4. Some people are understandably nervous about buying property in a foreign country. If someone is interested in a second home in Mexico, where should they begin?

The process of finding a second home in Mexico is just like finding property in the United States. If you don't live in the city, you visit, ask questions and do your homework. Choose your location and property carefully, and verify the strength and credibility of all the major players with an investment stake in the development. For example, two companies that I work with are AIG Global Real Estate and BCBA Impulse. They have international stature, and can’t afford to work with a project that is not credible.

5. What should I do once I find a home I like?

Once you've decided on a home, ensure that you hire competent professionals who will follow the letter of the law and can confirm that the property you are purchasing is free and clear of any claims or liens.
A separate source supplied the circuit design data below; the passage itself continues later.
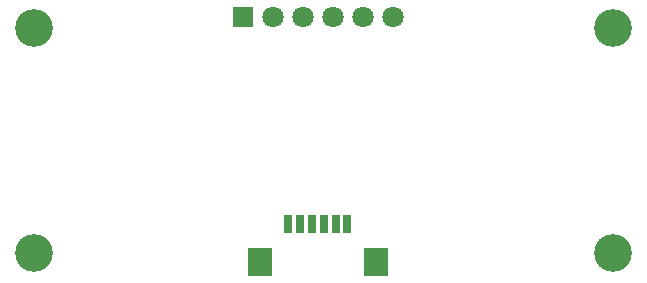
<source format=gbs>
G04*
G04 #@! TF.GenerationSoftware,Altium Limited,Altium Designer,23.8.1 (32)*
G04*
G04 Layer_Color=16711935*
%FSLAX44Y44*%
%MOMM*%
G71*
G04*
G04 #@! TF.SameCoordinates,EFFE2BD2-F133-4116-8B31-CAA5E5CF1D5D*
G04*
G04*
G04 #@! TF.FilePolarity,Negative*
G04*
G01*
G75*
%ADD16C,1.8032*%
%ADD17R,1.8032X1.8032*%
%ADD18C,3.2032*%
%ADD25R,0.8032X1.5032*%
%ADD26R,2.0032X2.4032*%
D16*
X308100Y229351D02*
D03*
X282700D02*
D03*
X333500D02*
D03*
X257300D02*
D03*
X231900D02*
D03*
D17*
X206500D02*
D03*
D18*
X520000Y30000D02*
D03*
Y220000D02*
D03*
X30000D02*
D03*
Y30000D02*
D03*
D25*
X295000Y54541D02*
D03*
X285000D02*
D03*
X275000D02*
D03*
X255000D02*
D03*
X265000D02*
D03*
X245000D02*
D03*
D26*
X319000Y22041D02*
D03*
X221000D02*
D03*
M02*

</source>
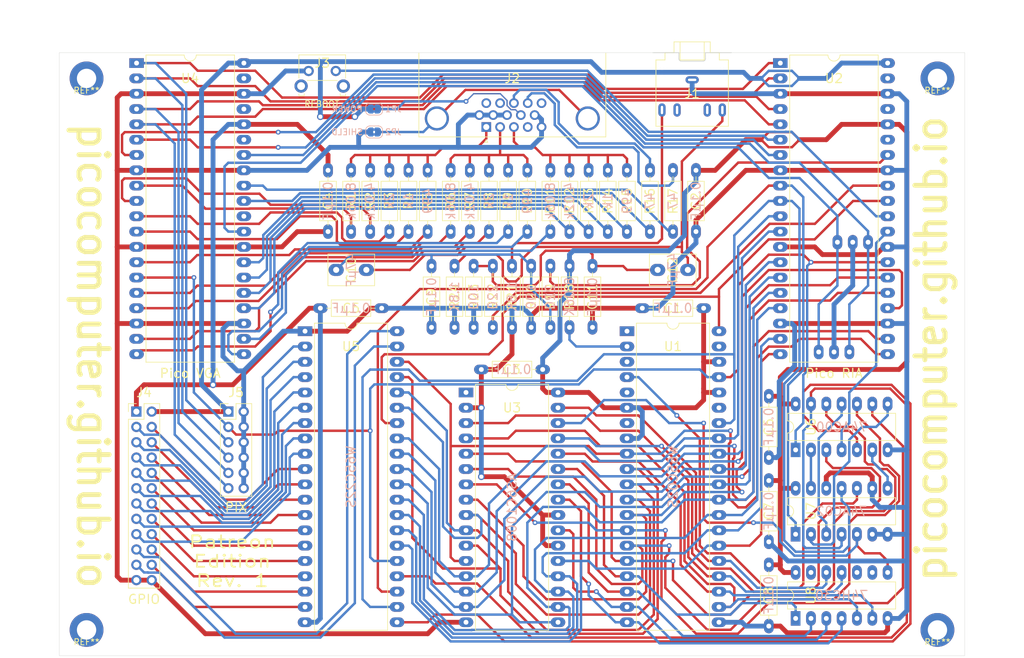
<source format=kicad_pcb>
(kicad_pcb (version 20221018) (generator pcbnew)

  (general
    (thickness 1.6)
  )

  (paper "A4")
  (layers
    (0 "F.Cu" signal)
    (31 "B.Cu" signal)
    (32 "B.Adhes" user "B.Adhesive")
    (33 "F.Adhes" user "F.Adhesive")
    (34 "B.Paste" user)
    (35 "F.Paste" user)
    (36 "B.SilkS" user "B.Silkscreen")
    (37 "F.SilkS" user "F.Silkscreen")
    (38 "B.Mask" user)
    (39 "F.Mask" user)
    (40 "Dwgs.User" user "User.Drawings")
    (41 "Cmts.User" user "User.Comments")
    (42 "Eco1.User" user "User.Eco1")
    (43 "Eco2.User" user "User.Eco2")
    (44 "Edge.Cuts" user)
    (45 "Margin" user)
    (46 "B.CrtYd" user "B.Courtyard")
    (47 "F.CrtYd" user "F.Courtyard")
    (48 "B.Fab" user)
    (49 "F.Fab" user)
    (50 "User.1" user)
    (51 "User.2" user)
    (52 "User.3" user)
    (53 "User.4" user)
    (54 "User.5" user)
    (55 "User.6" user)
    (56 "User.7" user)
    (57 "User.8" user)
    (58 "User.9" user)
  )

  (setup
    (stackup
      (layer "F.SilkS" (type "Top Silk Screen"))
      (layer "F.Paste" (type "Top Solder Paste"))
      (layer "F.Mask" (type "Top Solder Mask") (thickness 0.01))
      (layer "F.Cu" (type "copper") (thickness 0.035))
      (layer "dielectric 1" (type "core") (thickness 1.51) (material "FR4") (epsilon_r 4.5) (loss_tangent 0.02))
      (layer "B.Cu" (type "copper") (thickness 0.035))
      (layer "B.Mask" (type "Bottom Solder Mask") (thickness 0.01))
      (layer "B.Paste" (type "Bottom Solder Paste"))
      (layer "B.SilkS" (type "Bottom Silk Screen"))
      (copper_finish "None")
      (dielectric_constraints no)
    )
    (pad_to_mask_clearance 0)
    (aux_axis_origin 139.7 106.68)
    (pcbplotparams
      (layerselection 0x00010fc_ffffffff)
      (plot_on_all_layers_selection 0x0000000_00000000)
      (disableapertmacros false)
      (usegerberextensions false)
      (usegerberattributes true)
      (usegerberadvancedattributes true)
      (creategerberjobfile true)
      (dashed_line_dash_ratio 12.000000)
      (dashed_line_gap_ratio 3.000000)
      (svgprecision 6)
      (plotframeref false)
      (viasonmask false)
      (mode 1)
      (useauxorigin false)
      (hpglpennumber 1)
      (hpglpenspeed 20)
      (hpglpendiameter 15.000000)
      (dxfpolygonmode true)
      (dxfimperialunits true)
      (dxfusepcbnewfont true)
      (psnegative false)
      (psa4output false)
      (plotreference true)
      (plotvalue true)
      (plotinvisibletext false)
      (sketchpadsonfab false)
      (subtractmaskfromsilk false)
      (outputformat 1)
      (mirror false)
      (drillshape 1)
      (scaleselection 1)
      (outputdirectory "")
    )
  )

  (net 0 "")
  (net 1 "+3V3A")
  (net 2 "+3V3B")
  (net 3 "Net-(C10-Pad1)")
  (net 4 "/AUDL")
  (net 5 "Net-(C11-Pad1)")
  (net 6 "/AUDR")
  (net 7 "/REDV")
  (net 8 "/GRNV")
  (net 9 "/A0")
  (net 10 "/A1")
  (net 11 "/A2")
  (net 12 "/A3")
  (net 13 "/A4")
  (net 14 "/A5")
  (net 15 "/A6")
  (net 16 "/A7")
  (net 17 "/A8")
  (net 18 "/A9")
  (net 19 "/A10")
  (net 20 "/A11")
  (net 21 "GND")
  (net 22 "/A12")
  (net 23 "/A13")
  (net 24 "/A14")
  (net 25 "/A15")
  (net 26 "/D7")
  (net 27 "/D6")
  (net 28 "/D5")
  (net 29 "/D4")
  (net 30 "/D3")
  (net 31 "/D2")
  (net 32 "/D1")
  (net 33 "/D0")
  (net 34 "/BLUV")
  (net 35 "unconnected-(J2-Pad4)")
  (net 36 "VBUS")
  (net 37 "/PHI2")
  (net 38 "unconnected-(J2-Pad11)")
  (net 39 "unconnected-(J2-Pad12)")
  (net 40 "Net-(J2-Pad13)")
  (net 41 "Net-(J2-Pad14)")
  (net 42 "unconnected-(J2-Pad15)")
  (net 43 "/RUN")
  (net 44 "/PIX0")
  (net 45 "/PIX1")
  (net 46 "/PIX2")
  (net 47 "/PIX3")
  (net 48 "/RED0")
  (net 49 "/RED1")
  (net 50 "/RED2")
  (net 51 "/RED3")
  (net 52 "/RED4")
  (net 53 "/GRN0")
  (net 54 "/GRN1")
  (net 55 "/GRN2")
  (net 56 "/GRN3")
  (net 57 "/GRN4")
  (net 58 "/BLU0")
  (net 59 "/BLU1")
  (net 60 "/BLU2")
  (net 61 "/BLU3")
  (net 62 "/BLU4")
  (net 63 "/HSYNC")
  (net 64 "/VSYNC")
  (net 65 "Net-(U1-RDY)")
  (net 66 "/PWML")
  (net 67 "/PWMR")
  (net 68 "unconnected-(U1-VPB-Pad1)")
  (net 69 "unconnected-(U1-PHI1O-Pad3)")
  (net 70 "/IRQB")
  (net 71 "unconnected-(U1-MLB-Pad5)")
  (net 72 "unconnected-(U1-SYNC-Pad7)")
  (net 73 "/RWB")
  (net 74 "unconnected-(U1-nc-Pad35)")
  (net 75 "unconnected-(U1-PHI2O-Pad39)")
  (net 76 "/RESB")
  (net 77 "/UTX")
  (net 78 "/URX")
  (net 79 "/RREQ")
  (net 80 "/RIRQB")
  (net 81 "unconnected-(U2-ADC_VREF-Pad35)")
  (net 82 "unconnected-(U2-3V3_EN-Pad37)")
  (net 83 "unconnected-(U2-VSYS-Pad39)")
  (net 84 "unconnected-(U3-NC-Pad1)")
  (net 85 "/WE#")
  (net 86 "/IORQB")
  (net 87 "/SWCLK")
  (net 88 "unconnected-(U4-RUN-Pad30)")
  (net 89 "/SWDIO")
  (net 90 "unconnected-(U4-ADC_VREF-Pad35)")
  (net 91 "unconnected-(U4-3V3_EN-Pad37)")
  (net 92 "unconnected-(U4-VSYS-Pad39)")
  (net 93 "/PA0")
  (net 94 "/PA1")
  (net 95 "/PA2")
  (net 96 "/PA3")
  (net 97 "/PA4")
  (net 98 "/PA5")
  (net 99 "/PA6")
  (net 100 "/PA7")
  (net 101 "/PB0")
  (net 102 "/PB1")
  (net 103 "/PB2")
  (net 104 "/PB3")
  (net 105 "/PB4")
  (net 106 "/PB5")
  (net 107 "/PB6")
  (net 108 "/PB7")
  (net 109 "/CB0")
  (net 110 "/CB1")
  (net 111 "/VIRQB")
  (net 112 "/IORQ")
  (net 113 "/CA1")
  (net 114 "/CA0")
  (net 115 "Net-(U6-Pad2)")
  (net 116 "Net-(U6-Pad6)")
  (net 117 "Net-(U6-Pad8)")
  (net 118 "Net-(U6-Pad11)")
  (net 119 "unconnected-(J1-PadRN)")
  (net 120 "unconnected-(J1-PadTN)")
  (net 121 "Net-(JP2-A)")
  (net 122 "Net-(JP1-A)")

  (footprint "rp6502:R_Axial_DIN0207_L6.3mm_D2.5mm_P10.16mm_Horizontal_Long" (layer "F.Cu") (at 136.525 102.235 90))

  (footprint "rp6502:R_Axial_DIN0207_L6.3mm_D2.5mm_P10.16mm_Horizontal_Long" (layer "F.Cu") (at 155.575 86.36 90))

  (footprint "rp6502:R_Axial_DIN0207_L6.3mm_D2.5mm_P10.16mm_Horizontal_Long" (layer "F.Cu") (at 158.75 86.36 90))

  (footprint "Connector_PinHeader_2.54mm:PinHeader_2x12_P2.54mm_Vertical" (layer "F.Cu") (at 77.47 116.205))

  (footprint "rp6502:R_Axial_DIN0207_L6.3mm_D2.5mm_P10.16mm_Horizontal_Long" (layer "F.Cu") (at 116.205 86.36 90))

  (footprint "rp6502:R_Axial_DIN0207_L6.3mm_D2.5mm_P10.16mm_Horizontal_Long" (layer "F.Cu") (at 125.73 86.36 90))

  (footprint "Package_DIP:DIP-40_W15.24mm_LongPads" (layer "F.Cu") (at 105.41 102.87))

  (footprint "rp6502:R_Axial_DIN0207_L6.3mm_D2.5mm_P10.16mm_Horizontal_Long" (layer "F.Cu") (at 144.78 109.22 180))

  (footprint "rp6502:R_Axial_DIN0207_L6.3mm_D2.5mm_P10.16mm_Horizontal_Long" (layer "F.Cu") (at 126.365 92.075 -90))

  (footprint "rp6502:R_Axial_DIN0207_L6.3mm_D2.5mm_P10.16mm_Horizontal_Long" (layer "F.Cu") (at 146.05 92.075 -90))

  (footprint "rp6502:DIP-40_W17.78mm_LongPads" (layer "F.Cu") (at 77.5 58.42))

  (footprint "Package_DIP:DIP-14_W7.62mm_LongPads" (layer "F.Cu") (at 186.69 122.555 90))

  (footprint "rp6502:R_Axial_DIN0207_L6.3mm_D2.5mm_P10.16mm_Horizontal_Long" (layer "F.Cu") (at 130.175 92.075 -90))

  (footprint "rp6502:R_Axial_DIN0207_L6.3mm_D2.5mm_P10.16mm_Horizontal_Long" (layer "F.Cu") (at 149.225 92.075 -90))

  (footprint "Package_DIP:DIP-14_W7.62mm_LongPads" (layer "F.Cu") (at 186.685 136.54 90))

  (footprint "rp6502:R_Axial_DIN0207_L6.3mm_D2.5mm_P10.16mm_Horizontal_Long" (layer "F.Cu") (at 171.45 99.06 180))

  (footprint "rp6502:R_Axial_DIN0207_L6.3mm_D2.5mm_P10.16mm_Horizontal_Long" (layer "F.Cu") (at 132.715 86.36 90))

  (footprint "rp6502:R_Axial_DIN0207_L6.3mm_D2.5mm_P10.16mm_Horizontal_Long" (layer "F.Cu") (at 119.38 86.36 90))

  (footprint "MountingHole:MountingHole_3.2mm_M3_DIN965_Pad" (layer "F.Cu") (at 210.185 152.4))

  (footprint "MountingHole:MountingHole_3.2mm_M3_DIN965_Pad" (layer "F.Cu") (at 69.215 152.4))

  (footprint "rp6502:R_Axial_DIN0207_L6.3mm_D2.5mm_P10.16mm_Horizontal_Long" (layer "F.Cu") (at 182.245 127.635 -90))

  (footprint "rp6502:R_Axial_DIN0207_L6.3mm_D2.5mm_P10.16mm_Horizontal_Long" (layer "F.Cu") (at 139.065 86.36 90))

  (footprint "Connector_Dsub:DSUB-15-HD_Female_Horizontal_P2.29x1.98mm_EdgePinOffset8.35mm_Housed_MountingHolesOffset10.89mm" (layer "F.Cu") (at 135.4375 69.02 180))

  (footprint "rp6502:R_Axial_DIN0207_L6.3mm_D2.5mm_P10.16mm_Horizontal_Long" (layer "F.Cu") (at 133.35 92.075 -90))

  (footprint "rp6502:DIP-40_W17.78mm_LongPads_PicoDebug" (layer "F.Cu") (at 184.15 58.42))

  (footprint "rp6502:R_Axial_DIN0207_L6.3mm_D2.5mm_P10.16mm_Horizontal_Long" (layer "F.Cu") (at 109.22 76.2 -90))

  (footprint "rp6502:R_Axial_DIN0207_L6.3mm_D2.5mm_P10.16mm_Horizontal_Long" (layer "F.Cu") (at 129.54 86.36 90))

  (footprint "rp6502:C_Disc_D7.5mm_W5.0mm_P5.00mm_Long" (layer "F.Cu") (at 163.83 92.71))

  (footprint "rp6502:R_Axial_DIN0207_L6.3mm_D2.5mm_P10.16mm_Horizontal_Long" (layer "F.Cu") (at 162.56 76.2 -90))

  (footprint "rp6502:R_Axial_DIN0207_L6.3mm_D2.5mm_P10.16mm_Horizontal_Long" (layer "F.Cu") (at 113.03 86.36 90))

  (footprint "Connector_Audio:Jack_3.5mm_CUI_SJ1-3525N_Horizontal" (layer "F.Cu") (at 169.545 61.2 180))

  (footprint "rp6502:R_Axial_DIN0207_L6.3mm_D2.5mm_P10.16mm_Horizontal_Long" (layer "F.Cu") (at 170.18 76.2 -90))

  (footprint "rp6502:R_Axial_DIN0207_L6.3mm_D2.5mm_P10.16mm_Horizontal_Long" (layer "F.Cu") (at 135.89 86.36 90))

  (footprint "MountingHole:MountingHole_3.2mm_M3_DIN965_Pad" (layer "F.Cu") (at 210.185 60.96))

  (footprint "Button_Switch_THT:SW_Tactile_SKHH_Angled" (layer "F.Cu") (at 106.01 59.73))

  (footprint "rp6502:R_Axial_DIN0207_L6.3mm_D2.5mm_P10.16mm_Horizontal_Long" (layer "F.Cu")
    (tstamp a9e9e50b-1d1f-4eca-9245-ec3d1f701067)
    (at 139.7 92.075 -90)
    (descr "Resistor, Axial_DIN0207 series, Axial, Horizontal, pin pitch=10.16mm, 0.25W = 1/4W, length*diameter=6.3*2.5mm^2, http://cdn-reichelt.de/documents/datenblatt/B400/1_4W%23YAG.pdf")
    (tags "Resistor Axial_DIN0207 series Axial Horizontal pin pitch 10.16mm 0.25W = 1/4W length 6.3mm diameter 2.5mm")
    (property "Sheetfile" "rp6502.kicad_sch")
    (property "Sheetname" "")
    (property "ki_description" "Resistor")
    (property "ki_keywords" "R res resistor")
    (path "/3b7fe272-c1f8-4649-a7f4-fd2c58171b16")
    (attr through_hole)
    (fp_text reference "R21" (at 5.1 0 -90) (layer "F.SilkS")
        (effects (font (size 1.5 1.5) (thickness 0.2)))
      (tstamp 85752129-95a2-45f9-9d64-eb1419d00f17)
    )
    (fp_text value "1.8K" (at 5.08 0 -90) (layer "B.SilkS")
        (effects (font (size 1.5 1.5) (thickness 0.2)) (justify mirror))
      (tstamp 3a16ba29-5127-4e13-b4ac-ad39cfb392ac)
    )
    (fp_text user "${REFERENCE}" (at 5.08 -2.6 -90) (layer "F.Fab")
        (effects (font (size 1 1) (thickness 0.15)))
      (tstamp 2c6e6fa7-7fc5-4263-abc4-f4f5f61bf9a7)
    )
    (fp_line (start 1.04 0) (end 1.81 0)
      (stroke (width 0.12) (type solid)) (layer "F.SilkS") (tstamp a736cfa4-1376-469e-af34-3e3299d06ee1))
    (fp_line (start 1.81 -1.37) (end 1.81 1.37)
      (stroke (width 0.12) (type solid)) (layer "F.SilkS") (tstamp fb764030-f469-4b54-af67-27c33fe20c9b))
    (fp_line (start 1.81 1.37) (end 8.35 1.37)
      (stroke (width 0.12) (type solid)) (layer "F.SilkS") (tstamp 6e180132-6eee-44c5-b8d3-271953b96774))
    (fp_line (start 8.35 -1.37) (end 1.81 -1.37)
      (stroke (width 0.12) (type solid)) (layer "F.SilkS") (tstamp d54d733a-1cb0-43b6-bfc0-b388e711c1ce))
    (fp_line (start 8.35 1.37) (end 8.35 -1.37)
      (stroke (width 0.12) (type solid)) (layer "F.SilkS") (tstamp a351e22d-7db0-427a-bfcc-402c03a3098e))
    (fp_line (start 9.12 0) (end 8.35 0)
      (stroke (width 0.12) (type solid)) (layer "F.SilkS") (tstamp 6e89029c-3d5e-48ba-b7f1-4307c1385b8e))
    (fp_line (start -1.05 -1.5) (end -1.05 1.5)
      (stroke (width 0.05) (type solid)) (layer "F.CrtYd") (tstamp 3516cc50-8db0-4548-a9f4-0dbf3beee22c))
    (fp_line (start -1.05 1.5) (end 11.21 1.5)
      (stroke (width 0.05) (type solid)) (layer "F.CrtYd") (tstamp 0e8cbf85-8f17-43c2-a1eb-7462f812c490))
    (fp_line (start 11.21 -1.5) (end -1.05 -1.5)
      (stroke (width 0.05) (type solid)) (layer "F.CrtYd") (tstamp 2755638a-79b0-47b3-b61d-e3bb7fa417ed))
    (fp_line (start 11.21 1.5) (end 11.21 -1.5)
      (stroke (width 0.05) (type solid)) (layer "F.CrtYd") (tstamp 2278b210-4d85-400b-8118-5d6cf0fa307e))
    (fp_line (start 0 0) (end 1.93 0)
      (stroke (width 0.1) (type solid)) (layer "F.Fab") (tstamp fc553001-c063-43b8-be3a-e4f15d7becf3))
    (fp_line (start 1.93 -1.25) (end 1.93 1.25)
      (stroke (width 0.1) (type solid)) (layer "F.Fab") (tstamp 1fa61a0e-278b-4af4-b741-cc0ee44c6e5e))
    (fp_line (start 1.93 1.25) (end 8.23 1.25)
      (stroke (width 0.1) (type solid)) (layer "F.Fab") (tstamp 0096b6ac-db82-4cbd-8e33-85cdadd19957))
    (fp_line (start 8.23 -1.25) (end 1.93 -1.25)
      (stroke (width 0.1) (type solid)) (layer "F.Fab") (tstamp a934808e-0b81-4d75-9d97-94d122e0bc97))
    (fp_line (start 8.23 1.25) (end 8.23 -1.25)
      (stroke (width 0.1) (type solid)) (layer "F.Fab") (tstamp 5d49953d-5a27-4048-b8eb-078be622243d))
    (fp_line (start 10.16 0) (end 8.23 0)
      (stroke (width 0.1) (type solid)) (layer "F.Fab") (tstamp 8d801fe8-ee6a-4d76-943c-038bc0c434bc))
    (pad "1" thru_hole oval (at 0 0 270) (size 2.4 1.6) (drill 0.8) (layers "*.Cu" "*.Mask")
      (net 4 "/AUDL") (pintype "passive") (tstamp 757a2e20-76a6-4e23
... [301064 chars truncated]
</source>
A good local attorney or the notary public can help with this. Tens of thousands of foreigners have successfully purchased second homes in Mexico. With the careful planning, there is no reason why you should not become one of them.

6. Do I have to become a resident of Mexico to buy property there?

No, there is no need to qualify for resident status under immigration laws. Mexican law on property ownership is comprehensive and provides protection for the seller and the buyer in all property transactions, provided that you follow the law, ensure you have all the necessary documentation and adhere to all the proper procedures.

7. Are there any restrictions for Americans buying property in Mexico?

The rules regarding real estate purchases by foreign, non-Mexican nationals have been dramatically liberalized over the last 10 years. Although the Mexican Constitution still technically prohibits direct ownership by foreigners of real estate within 100 kilometers of any border, and within 50 kilometers of any coastline, the Mexican government has introduced a system of land trusts so that foreign nationals can now invest in a property inside the so-called restricted zones.
The trust holds the deeds to the property, but you are sole beneficiary to the trust (and therefore the property). You have full rights to do whatever you like with your property: it can be developed (in accordance with local planning regulations), rented, leased, sold, or given away. In other words, you own the property in all but name. The trust enables you to name a beneficiary upon your death, and you do not need to have a Mexican will in order for your wishes in regard to the trust to be executed.

8. How can I ensure nothing goes wrong?

An all-too-common and potentially costly problem involves developers who do not get the proper zoning and subdivision permission to develop their land for resale. They might be marketing a project that appears to be above board. You might see survey stakes marking the lot lines and have in hand a glossy brochure with drawings of what the plans entail. But unless you can be absolutely sure you'll get your own independent title to your lot, don't buy. And the only way to be sure is to have a title-insurance company investigate the project for you.

9. What is title insurance and why is it important?

Title is a legal right to the possession of property. By purchasing title insurance, you make sure you hold clear title to your property and that, should anybody dispute that title, you'll have an advocate who will defend your claim in the local courts. I highly recommend title insurance - particularly for undeveloped land. And if the title insurer you've hired says he will not insure the property…don't buy it. Two U.S. firms offering title insurance in Mexico are First American Title Insurance and Stewart Title and Guarantee Company.

10. Some people think the building quality in Mexico is not up to the standards of the United States. Once you decide to buy, how do you ensure quality control?

Just like in the United States, there are a lot of different developers and builders in Mexico. Most luxury properties are of the highest quality. At El Encanto en Punta Mita, for example, we build with the expectations of our international buyers in mind while being cognizant of the fact that building materials and processes are different from those used in the United States.